WHAT IS NEEDED: Set down a precise copy of the whole listing.
****************************************
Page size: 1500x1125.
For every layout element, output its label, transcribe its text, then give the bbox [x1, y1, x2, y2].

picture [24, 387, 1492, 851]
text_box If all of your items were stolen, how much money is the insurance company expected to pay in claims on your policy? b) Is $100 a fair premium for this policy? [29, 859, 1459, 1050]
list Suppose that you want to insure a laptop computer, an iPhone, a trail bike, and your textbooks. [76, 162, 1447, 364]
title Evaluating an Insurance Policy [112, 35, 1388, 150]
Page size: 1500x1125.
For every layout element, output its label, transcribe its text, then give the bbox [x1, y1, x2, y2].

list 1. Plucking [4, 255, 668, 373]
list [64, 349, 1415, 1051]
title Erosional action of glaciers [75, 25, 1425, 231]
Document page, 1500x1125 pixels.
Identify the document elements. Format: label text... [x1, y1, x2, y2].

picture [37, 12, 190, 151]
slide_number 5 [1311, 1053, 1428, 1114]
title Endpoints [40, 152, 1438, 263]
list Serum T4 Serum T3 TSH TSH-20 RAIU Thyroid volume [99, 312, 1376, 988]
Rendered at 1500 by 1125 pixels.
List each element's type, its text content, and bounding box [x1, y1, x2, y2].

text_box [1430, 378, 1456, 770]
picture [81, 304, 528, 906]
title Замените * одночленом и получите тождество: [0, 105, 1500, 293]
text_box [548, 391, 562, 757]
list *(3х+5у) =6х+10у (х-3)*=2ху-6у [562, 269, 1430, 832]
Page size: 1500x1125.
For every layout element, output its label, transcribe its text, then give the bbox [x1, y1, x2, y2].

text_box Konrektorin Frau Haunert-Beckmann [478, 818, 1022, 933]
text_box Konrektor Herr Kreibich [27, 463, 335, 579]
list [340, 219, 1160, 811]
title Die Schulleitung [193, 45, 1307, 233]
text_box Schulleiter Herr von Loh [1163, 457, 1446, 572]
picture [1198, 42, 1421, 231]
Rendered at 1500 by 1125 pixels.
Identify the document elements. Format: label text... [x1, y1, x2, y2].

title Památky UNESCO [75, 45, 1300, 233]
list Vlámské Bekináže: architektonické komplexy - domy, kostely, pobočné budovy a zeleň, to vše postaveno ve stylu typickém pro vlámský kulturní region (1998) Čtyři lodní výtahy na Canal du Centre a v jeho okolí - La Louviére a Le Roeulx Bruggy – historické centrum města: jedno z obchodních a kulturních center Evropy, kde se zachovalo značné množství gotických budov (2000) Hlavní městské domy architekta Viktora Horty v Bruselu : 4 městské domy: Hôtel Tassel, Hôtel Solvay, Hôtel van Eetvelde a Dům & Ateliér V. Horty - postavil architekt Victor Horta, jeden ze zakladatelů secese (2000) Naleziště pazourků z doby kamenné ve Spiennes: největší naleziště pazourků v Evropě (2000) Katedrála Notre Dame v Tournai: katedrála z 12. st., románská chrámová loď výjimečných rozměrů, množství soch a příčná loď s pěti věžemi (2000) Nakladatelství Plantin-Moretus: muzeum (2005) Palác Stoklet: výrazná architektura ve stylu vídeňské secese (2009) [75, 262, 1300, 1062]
****************************************
FINISHED EXERCISE:
Page size: 1500x1125.
For every layout element, output its label, transcribe its text, then give the bbox [x1, y1, x2, y2].

picture [24, 387, 1492, 851]
text_box If all of your items were stolen, how much money is the insurance company expected to pay in claims on your policy? b) Is $100 a fair premium for this policy? [29, 859, 1459, 1050]
list Suppose that you want to insure a laptop computer, an iPhone, a trail bike, and your textbooks. [76, 162, 1447, 364]
title Evaluating an Insurance Policy [112, 35, 1388, 150]
Page size: 1500x1125.
For every layout element, output its label, transcribe its text, then give the bbox [x1, y1, x2, y2].

list 1. Plucking [4, 255, 668, 373]
list [64, 349, 1415, 1051]
title Erosional action of glaciers [75, 25, 1425, 231]
Document page, 1500x1125 pixels.
Identify the document elements. Format: label text... [x1, y1, x2, y2].

picture [37, 12, 190, 151]
slide_number 5 [1311, 1053, 1428, 1114]
title Endpoints [40, 152, 1438, 263]
list Serum T4 Serum T3 TSH TSH-20 RAIU Thyroid volume [99, 312, 1376, 988]
Rendered at 1500 by 1125 pixels.
List each element's type, its text content, and bounding box [x1, y1, x2, y2].

text_box [1430, 378, 1456, 770]
picture [81, 304, 528, 906]
title Замените * одночленом и получите тождество: [0, 105, 1500, 293]
text_box [548, 391, 562, 757]
list *(3х+5у) =6х+10у (х-3)*=2ху-6у [562, 269, 1430, 832]
Page size: 1500x1125.
For every layout element, output its label, transcribe its text, then give the bbox [x1, y1, x2, y2].

text_box Konrektorin Frau Haunert-Beckmann [478, 818, 1022, 933]
text_box Konrektor Herr Kreibich [27, 463, 335, 579]
list [340, 219, 1160, 811]
title Die Schulleitung [193, 45, 1307, 233]
text_box Schulleiter Herr von Loh [1163, 457, 1446, 572]
picture [1198, 42, 1421, 231]
Rendered at 1500 by 1125 pixels.
Identify the document elements. Format: label text... [x1, y1, x2, y2].

title Památky UNESCO [75, 45, 1300, 233]
list Vlámské Bekináže: architektonické komplexy - domy, kostely, pobočné budovy a zeleň, to vše postaveno ve stylu typickém pro vlámský kulturní region (1998) Čtyři lodní výtahy na Canal du Centre a v jeho okolí - La Louviére a Le Roeulx Bruggy – historické centrum města: jedno z obchodních a kulturních center Evropy, kde se zachovalo značné množství gotických budov (2000) Hlavní městské domy architekta Viktora Horty v Bruselu : 4 městské domy: Hôtel Tassel, Hôtel Solvay, Hôtel van Eetvelde a Dům & Ateliér V. Horty - postavil architekt Victor Horta, jeden ze zakladatelů secese (2000) Naleziště pazourků z doby kamenné ve Spiennes: největší naleziště pazourků v Evropě (2000) Katedrála Notre Dame v Tournai: katedrála z 12. st., románská chrámová loď výjimečných rozměrů, množství soch a příčná loď s pěti věžemi (2000) Nakladatelství Plantin-Moretus: muzeum (2005) Palác Stoklet: výrazná architektura ve stylu vídeňské secese (2009) [75, 262, 1300, 1062]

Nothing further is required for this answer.